Health experts and the watchdog report have long warned that the gathering of ultra-Orthodox Jews celebrating Lag BaOmer could "endanger the public," due to overcrowded conditions, large fires and hot weather, the Associated Press reported.
On Friday, that warning came to pass when at least 45 were killed as people began to leave the festival at 1 a.m. in a narrow, tunnel-like passage. According to witnesses, people began to fall on a slippery ramp, causing others to trip, spark panic, and result in a deadly stampede, AP reported.
The disaster prompted a national outpouring of grief as devastated families rushed to identify their dead relatives and bury them ahead of the Jewish Sabbath. There was also anger toward authorities over an accident that experts had long feared, further clouding Prime Minister Benjamin Netanyahu's hopes of remaining in office.
Netanyahu, who briefly visited Mount Meron at midday, offered his condolences. "In these moments our people unite and that is what we are doing at this moment as well," he said.
He announced Sunday would be a day of national mourning and said he had joined the masses of people who donated blood for the victims. Israeli President Reuven Rivlin lit 45 candles in honor of the dead. Messages of condolences poured in from around the world.
For more reporting from the Associated Press, see below.

Lag BaOmer is very popular with Israel's ultra-Orthodox community. The main event takes place each year at Mount Meron. Tens of thousands, mostly ultra-Orthodox, celebrate to honor Rabbi Shimon Bar Yochai, a 2nd-century sage and mystic who is believed to be buried there. This year, authorities said some 100,000 people attended.
The crowds light bonfires, dance and have large festive meals as part of the celebrations. Across the country, even in secular areas, smaller groups gather in parks and forests for barbecues and bonfires.
Video footage from the scene of the disaster showed large numbers of people, most of them black-clad ultra-Orthodox men, squeezed in the tunnel. Witnesses complained that police barricades had prevented people from exiting properly.
At least 45 were killed, according to the Israeli Health Ministry, with four people remaining in critical condition and dozens more hospitalized.
Bodies were later taken to Israel's central forensic institute for identification, where distraught families waited to identify their loved ones. Israel's Army Radio said some 40 people remained unaccounted for.
By Friday night, 32 victims had been identified. Israeli media earlier published a partial list of the victims, including a 9-year-old boy, a pair of brothers, 12 and 14, and a father of 11 children.
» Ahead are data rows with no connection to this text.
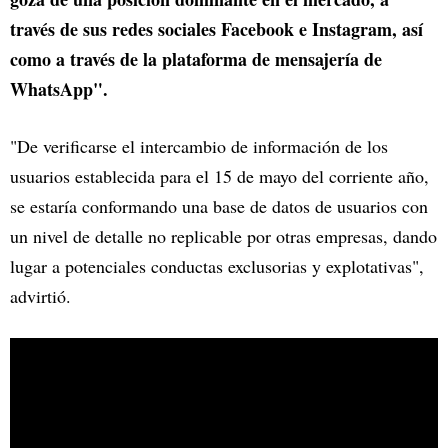
través de sus redes sociales Facebook e Instagram, así
como a través de la plataforma de mensajería de
WhatsApp".
"De verificarse el intercambio de información de los
usuarios establecida para el 15 de mayo del corriente año,
se estaría conformando una base de datos de usuarios con
un nivel de detalle no replicable por otras empresas, dando
lugar a potenciales conductas exclusorias y explotativas",
advirtió.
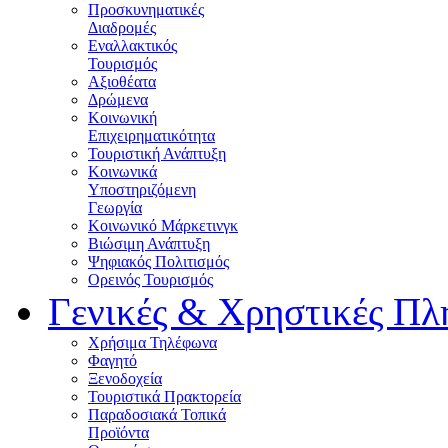
Προσκυνηματικές
Διαδρομές
Εναλλακτικός
Τουρισμός
Αξιοθέατα
Δρώμενα
Κοινωνική
Επιχειρηματικότητα
Τουριστική Ανάπτυξη
Κοινωνικά
Υποστηριζόμενη
Γεωργία
Κοινωνικό Μάρκετινγκ
Βιώσιμη Ανάπτυξη
Ψηφιακός Πολιτισμός
Ορεινός Τουρισμός
Γενικές & Χρηστικές Πλ
Χρήσιμα Τηλέφωνα
Φαγητό
Ξενοδοχεία
Τουριστικά Πρακτορεία
Παραδοσιακά Τοπικά
Προϊόντα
An unknown number of American citizens, two Canadians and an Argentine were also among the dead.
Avigdor Hayut, who survived the stampede, described slipping on the ramp and getting trapped in the crowd with his two sons, ages 10 and 13.
"My son screamed, 'I'm dying,'" he told Israel's public TV station Kan. A policeman tried to pull him and his younger son out of the crowd but couldn't move them.
"The policeman threw up and started crying, and I understood what he was looking at, what I couldn't see," said Hayut, 36, who suffered a broken ankle and ribs. "I thought this was the end." He said he began to pray and "simply waited."